Items listed in a dataset

═══

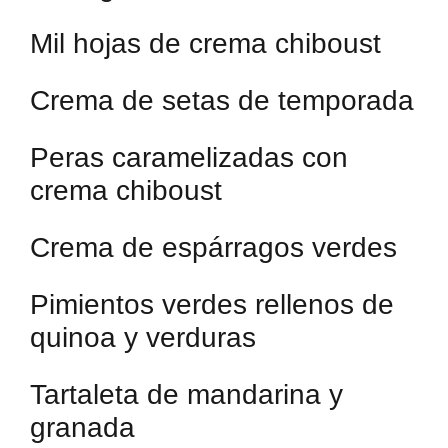
Mil hojas de crema chiboust
Crema de setas de temporada
Peras caramelizadas con
crema chiboust
Crema de espárragos verdes
Pimientos verdes rellenos de
quinoa y verduras
Tartaleta de mandarina y
granada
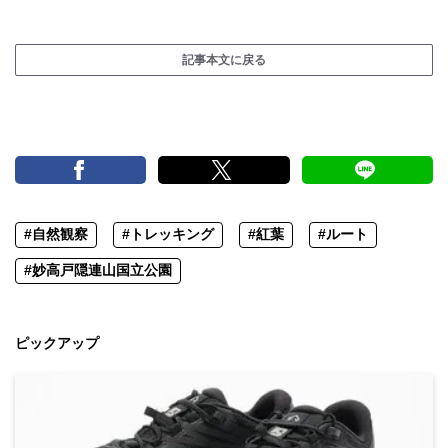
記事本文に戻る
#自然観察
#トレッキング
#紅葉
#ルート
#妙高戸隠連山国立公園
ピックアップ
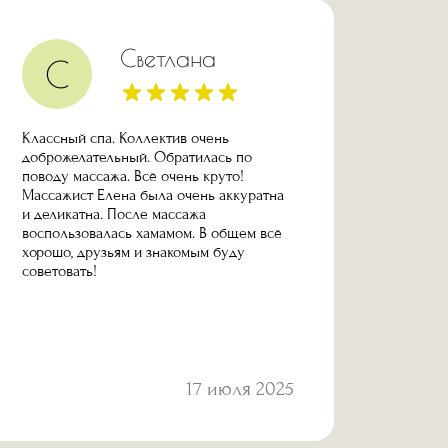
Светлана
С
Классный спа. Коллектив очень
Место 
доброжелательный. Обратилась по
ребенк
поводу массажа. Всё очень круто!
тогда 
Массажист Елена была очень аккуратна
теперь
и деликатна. После массажа
действ
воспользовалась хамамом. В общем всё
добры
хорошо, друзьям и знакомым буду
тоже 
советовать!
17 июля 2025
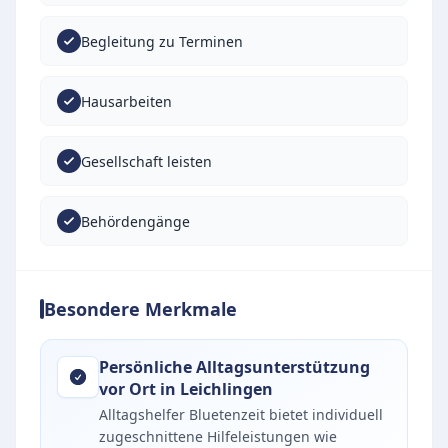
Begleitung zu Terminen
Hausarbeiten
Gesellschaft leisten
Behördengänge
Besondere Merkmale
Persönliche Alltagsunterstützung
vor Ort in Leichlingen
Alltagshelfer Bluetenzeit bietet individuell
zugeschnittene Hilfeleistungen wie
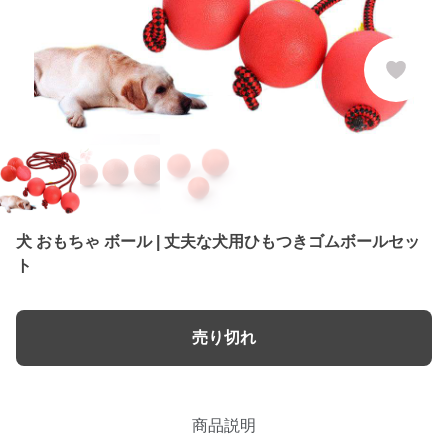
犬 おもちゃ ボール | 丈夫な犬用ひもつきゴムボールセッ
ト
売り切れ
商品説明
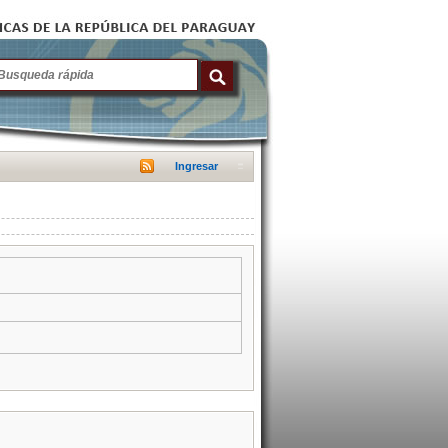
Ingresar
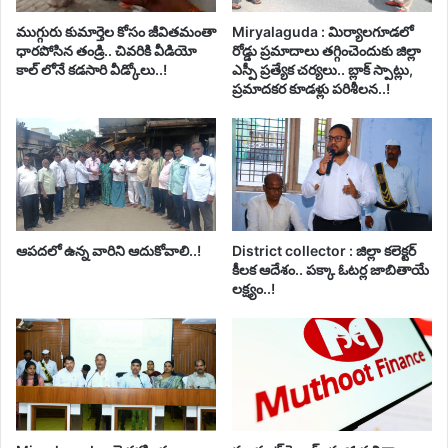
ముగ్గురు కుమార్తెల కోసం జీవితమంతా
Miryalaguda : మిర్యాలగూడలో
ధారపోసిన తండ్రి.. చివరికి వీడియో
రోడ్డు ప్రమాదాలు తగ్గించెందుకు జిల్లా
కాల్ లోనే కడసారి వీడ్కోలు..!
ఎస్పీ ప్రత్యేక చర్యలు.. బ్లాక్ స్పాట్లు,
ప్రమాదకర కూడళ్లు పరిశీలన..!
ఆపదలో ఉన్న వారిని ఆదుకోవాలి..!
District collector : జిల్లా కలెక్టర్
కీలక ఆదేశం.. పక్కా ఓటర్ల జాబితాయే
లక్ష్యం..!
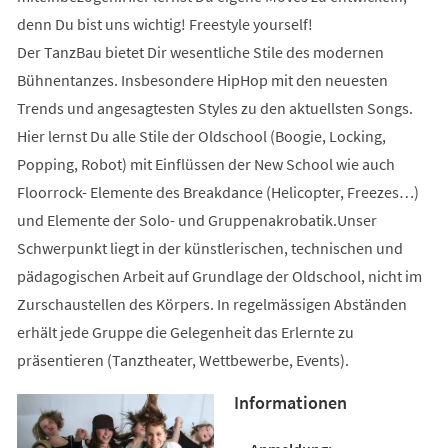
denn Du bist uns wichtig! Freestyle yourself!
Der TanzBau bietet Dir wesentliche Stile des modernen
Bühnentanzes. Insbesondere HipHop mit den neuesten
Trends und angesagtesten Styles zu den aktuellsten Songs.
Hier lernst Du alle Stile der Oldschool (Boogie, Locking,
Popping, Robot) mit Einflüssen der New School wie auch
Floorrock- Elemente des Breakdance (Helicopter, Freezes…)
und Elemente der Solo- und Gruppenakrobatik.Unser
Schwerpunkt liegt in der künstlerischen, technischen und
pädagogischen Arbeit auf Grundlage der Oldschool, nicht im
Zurschaustellen des Körpers. In regelmässigen Abständen
erhält jede Gruppe die Gelegenheit das Erlernte zu
präsentieren (Tanztheater, Wettbewerbe, Events).
Informationen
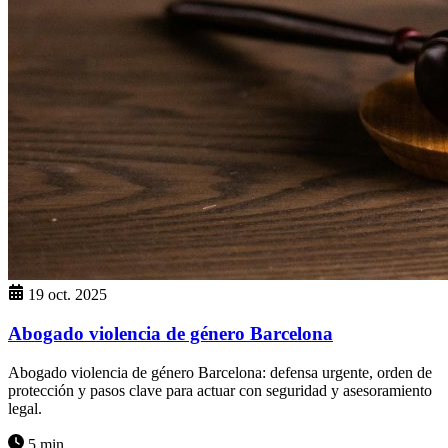
19 oct. 2025
Abogado violencia de género Barcelona
Abogado violencia de género Barcelona: defensa urgente, orden de
protección y pasos clave para actuar con seguridad y asesoramiento
legal.
5 min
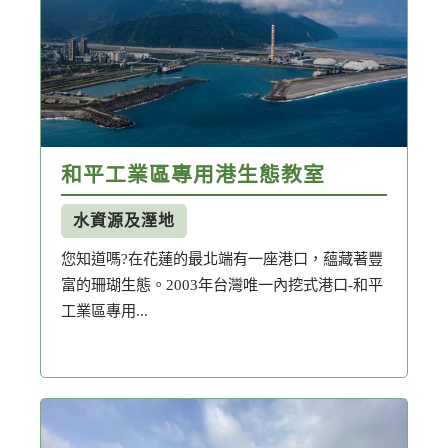
水資源及溼地
社區參與
循環經濟
食農教育
博物館/動物園
環保/節能設施
和平工業區專用港生態教室
淨零綠生活
水資源保育
水資源及溼地
您知道嗎?在花蓮的最北端有一座港口，蘊藏著豐
文化資產
水土保持
富的珊瑚生態。2003年台灣唯一內挖式港口-和平
工業區專用...
海洋保育
文化資產
水土保持
節能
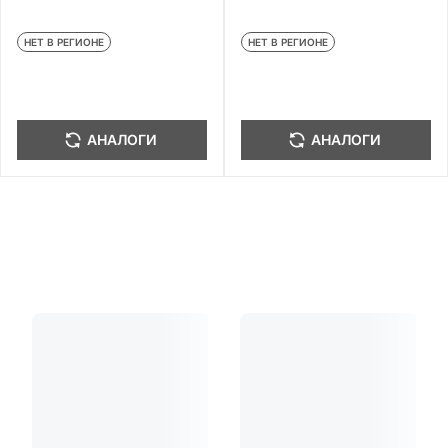
НЕТ В РЕГИОНЕ
НЕТ В РЕГИОНЕ
АНАЛОГИ
АНАЛОГИ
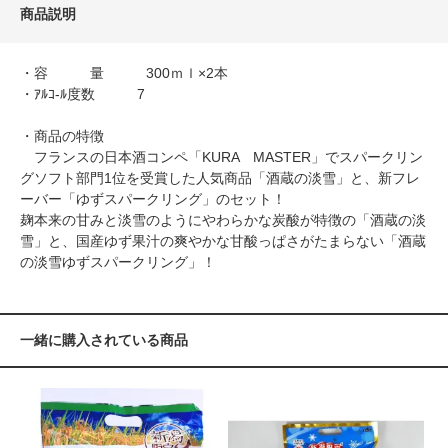
商品説明
・容 量 300ｍｌ×2本
・ｱﾙｺ-ﾙ度数 7
・商品の特徴
フランスの日本酒コンペ「KURA MASTER」でスパークリン
グソフト部門1位を受賞した人気商品「酒蔵の淡雪」と、新フレ
ーバー「ゆずスパークリング」のセット！
麹本来の甘みと淡雪のようにやわらかな炭酸が特徴の「酒蔵の淡
雪」と、国産ゆず果汁の爽やかな甘酸っぱさがたまらない「酒蔵
の淡雪ゆずスパークリング」！
一緒に購入されている商品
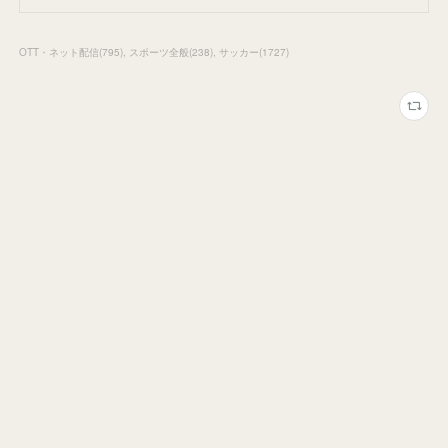
OTT・ネット配信
(
795
)
スポーツ全般
(
238
)
サッカー
(
1727
)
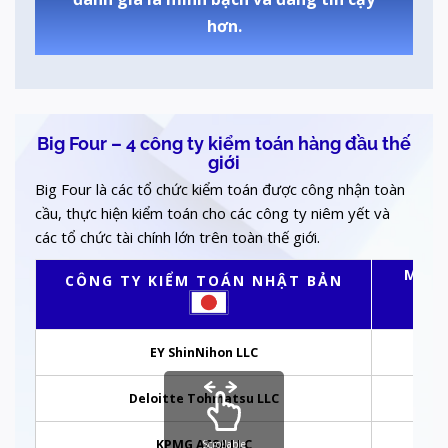
hơn.
Big Four – 4 công ty kiểm toán hàng đầu thế
giới
Big Four là các tổ chức kiểm toán được công nhận toàn
cầu, thực hiện kiểm toán cho các công ty niêm yết và
các tổ chức tài chính lớn trên toàn thế giới.
MẠNG
CÔNG TY KIỂM TOÁN NHẬT BẢN
EY ShinNihon LLC
E
Deloitte Tohmatsu LLC
KPMG AZSA LLC
Scrollable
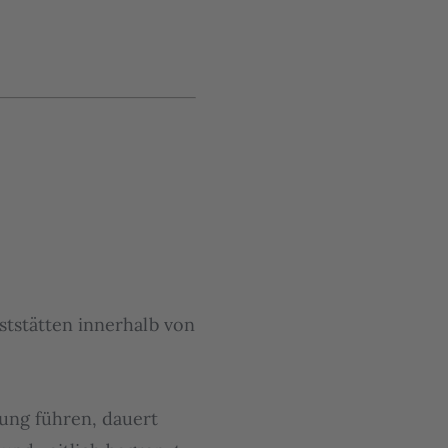
ststätten innerhalb von
ung führen, dauert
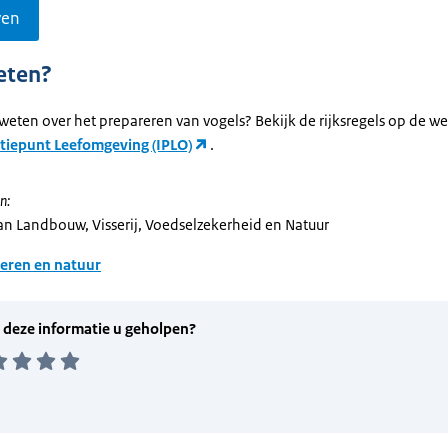
ven
eten?
weten over het prepareren van vogels? Bekijk de rijksregels op de we
tiepunt Leefomgeving (IPLO)
.
n:
van Landbouw, Visserij, Voedselzekerheid en Natuur
eren en natuur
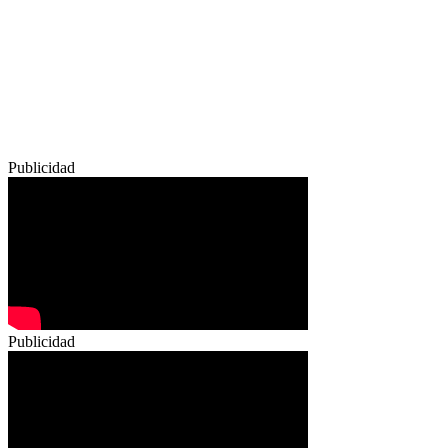
Publicidad
Publicidad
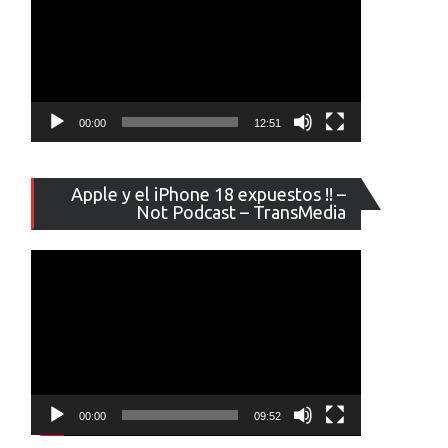
00:00
12:51
Reproducto
Apple y el iPhone 18 expuestos !! –
de
Not Podcast – TransMedia
vídeo
00:00
09:52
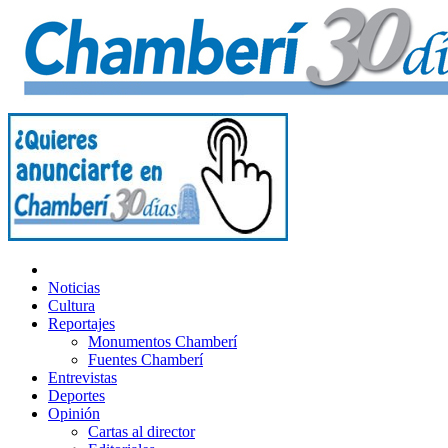
Noticias
Cultura
Reportajes
Monumentos Chamberí
Fuentes Chamberí
Entrevistas
Deportes
Opinión
Cartas al director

═══

■ Problem details: Render every line of text in the rows above as a numbered list, dropping any blank lines and leaving the pictures out of your answer.

■ Response area:
1. Mil hojas de crema chiboust
2. Crema de setas de temporada
3. Peras caramelizadas con
4. crema chiboust
5. Crema de espárragos verdes
6. Pimientos verdes rellenos de
7. quinoa y verduras
8. Tartaleta de mandarina y
9. granada
10. 記事本文に戻る
11. #自然観察
12. #トレッキング
13. #紅葉
14. #ルート
15. #妙高戸隠連山国立公園
16. ピックアップ
17. Светлана
18. С
19. Классный спа. Коллектив очень
20. Место 
21. доброжелательный. Обратилась по
22. ребенк
23. поводу массажа. Всё очень круто!
24. тогда 
25. Массажист Елена была очень аккуратна
26. теперь
27. и деликатна. После массажа
28. действ
29. воспользовалась хамамом. В общем всё
30. добры
31. хорошо, друзьям и знакомым буду
32. тоже 
33. советовать!
34. 17 июля 2025
35. Begleitung zu Terminen
36. Hausarbeiten
37. Gesellschaft leisten
38. Behördengänge
39. Besondere Merkmale
40. Persönliche Alltagsunterstützung
41. vor Ort in Leichlingen
42. Alltagshelfer Bluetenzeit bietet individuell
43. zugeschnittene Hilfeleistungen wie
44. 犬 おもちゃ ボール | 丈夫な犬用ひもつきゴムボールセッ
45. ト
46. 売り切れ
47. 商品説明
48. Ingresar
49. ముగ్గురు కుమార్తెల కోసం జీవితమంతా
50. Miryalaguda : మిర్యాలగూడలో
51. ధారపోసిన తండ్రి.. చివరికి వీడియో
52. రోడ్డు ప్రమాదాలు తగ్గించెందుకు జిల్లా
53. కాల్ లోనే కడసారి వీడ్కోలు..!
54. ఎస్పీ ప్రత్యేక చర్యలు.. బ్లాక్ స్పాట్లు,
55. ప్రమాదకర కూడళ్లు పరిశీలన..!
56. ఆపదలో ఉన్న వారిని ఆదుకోవాలి..!
57. District collector : జిల్లా కలెక్టర్
58. కీలక ఆదేశం.. పక్కా ఓటర్ల జాబితాయే
59. లక్ష్యం..!
60. denn Du bist uns wichtig! Freestyle yourself!
61. Der TanzBau bietet Dir wesentliche Stile des modernen
62. Bühnentanzes. Insbesondere HipHop mit den neuesten
63. Trends und angesagtesten Styles zu den aktuellsten Songs.
64. Hier lernst Du alle Stile der Oldschool (Boogie, Locking,
65. Popping, Robot) mit Einflüssen der New School wie auch
66. Floorrock- Elemente des Breakdance (Helicopter, Freezes…)
67. und Elemente der Solo- und Gruppenakrobatik.Unser
68. Schwerpunkt liegt in der künstlerischen, technischen und
69. pädagogischen Arbeit auf Grundlage der Oldschool, nicht im
70. Zurschaustellen des Körpers. In regelmässigen Abständen
71. erhält jede Gruppe die Gelegenheit das Erlernte zu
72. präsentieren (Tanztheater, Wettbewerbe, Events).
73. Informationen
74. 19 oct. 2025
75. Abogado violencia de género Barcelona
76. Abogado violencia de género Barcelona: defensa urgente, orden de
77. protección y pasos clave para actuar con seguridad y asesoramiento
78. legal.
79. 5 min
80. 水資源及溼地
81. 社區參與
82. 循環經濟
83. 食農教育
84. 博物館/動物園
85. 環保/節能設施
86. 和平工業區專用港生態教室
87. 淨零綠生活
88. 水資源保育
89. 水資源及溼地
90. 您知道嗎?在花蓮的最北端有一座港口，蘊藏著豐
91. 文化資產
92. 水土保持
93. 富的珊瑚生態。2003年台灣唯一內挖式港口-和平
94. 工業區專用...
95. 海洋保育
96. 文化資產
97. 水土保持
98. 節能
99. НЕТ В РЕГИОНЕ
100. НЕТ В РЕГИОНЕ
101. АНАЛОГИ
102. АНАЛОГИ
103. 商品説明
104. ・容 量 300ｍｌ×2本
105. ・ｱﾙｺ-ﾙ度数 7
106. ・商品の特徴
107. フランスの日本酒コンペ「KURA MASTER」でスパークリン
108. グソフト部門1位を受賞した人気商品「酒蔵の淡雪」と、新フレ
109. ーバー「ゆずスパークリング」のセット！
110. 麹本来の甘みと淡雪のようにやわらかな炭酸が特徴の「酒蔵の淡
111. 雪」と、国産ゆず果汁の爽やかな甘酸っぱさがたまらない「酒蔵
112. の淡雪ゆずスパークリング」！
113. 一緒に購入されている商品
114. OTT・ネット配信
115. (
116. 795
117. )
118. スポーツ全般
119. (
120. 238
121. )
122. サッカー
123. (
124. 1727
125. )
126. hơn.
127. Big Four – 4 công ty kiểm toán hàng đầu thế
128. giới
129. Big Four là các tổ chức kiểm toán được công nhận toàn
130. cầu, thực hiện kiểm toán cho các công ty niêm yết và
131. các tổ chức tài chính lớn trên toàn thế giới.
132. MẠNG
133. CÔNG TY KIỂM TOÁN NHẬT BẢN
134. EY ShinNihon LLC
135. E
136. Deloitte Tohmatsu LLC
137. KPMG AZSA LLC
138. Scrollable
139. ststätten innerhalb von
140. ung führen, dauert
141. ven
142. eten?
143. weten over het prepareren van vogels? Bekijk de rijksregels op de we
144. tiepunt Leefomgeving (IPLO)
145. .
146. n:
147. van Landbouw, Visserij, Voedselzekerheid en Natuur
148. eren en natuur
149. Publicidad
150. Publicidad
151. 00:00
152. 12:51
153. Reproducto
154. Apple y el iPhone 18 expuestos !! –
155. de
156. Not Podcast – TransMedia
157. vídeo
158. 00:00
159. 09:52
160. Noticias
161. Cultura
162. Reportajes
163. Monumentos Chamberí
164. Fuentes Chamberí
165. Entrevistas
166. Deportes
167. Opinión
168. Cartas al director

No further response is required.